Aresztowano 5 osób w związku z atakiem na kampus uniwersytetu Garissa w Kenii - poinformowała telewizja CNN powołując się na kenijskiego ministra spraw wewnętrznych Josepha Nkaissery. Nie podano bliższych szczegółów.

Zamaskowani i uzbrojeni napastnicy z organizacji Al-Szabab wtargnęli w czwartek rano na teren uniwersytetu w Garissie, na wschodzie Kenii, w odległości ok. 200 km od granicy z Somalią. Strzelając na oślep i rzucając granaty zabili 148 osób. Co najmniej 79 osób zostało rannych.

Nie jest to bilans ostateczny bowiem wiele osób uważa się za zaginione.

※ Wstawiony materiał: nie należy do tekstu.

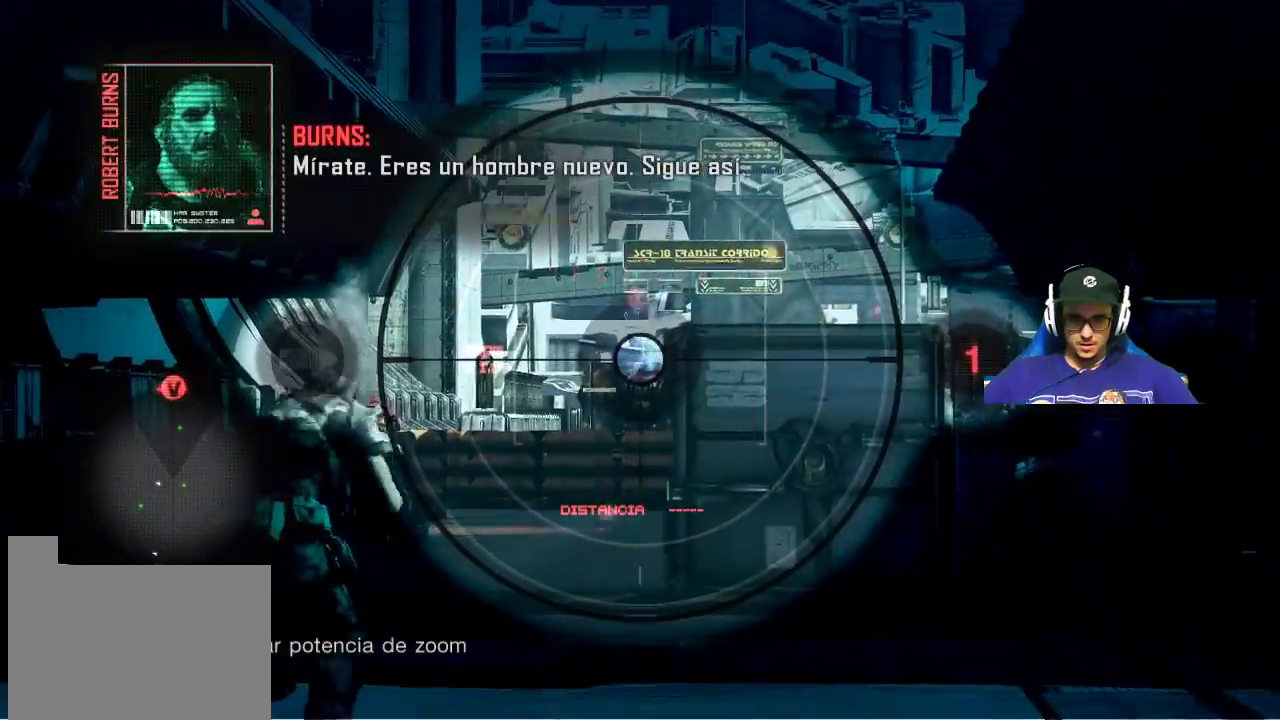
{"keys": [], "mouse": [], "mouse_move": "still", "events": [[350, "mouse_right", "up"]]}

Później jednak terroryści atakowali studentów - chrześcijan, uwalniając muzułmanów. Policji i służbom bezpieczeństwa udało się opanować sytuację dopiero po 15 godzinach.

Jeden z rzeczników Al-Szabab, Abdiasis Abu Musab, twierdzi, że grupa "wciąż kontroluje sytuację (na kampusie) i  ma wielu zakładników".

Reuters informuje, że wśród miejscowej ludności narasta gniew na władze, które nie uczyniły praktycznie nic aby zapobiec tragedii, mimo licznych ostrzeżeń, że atak na uniwersytet nastąpi wkrótce.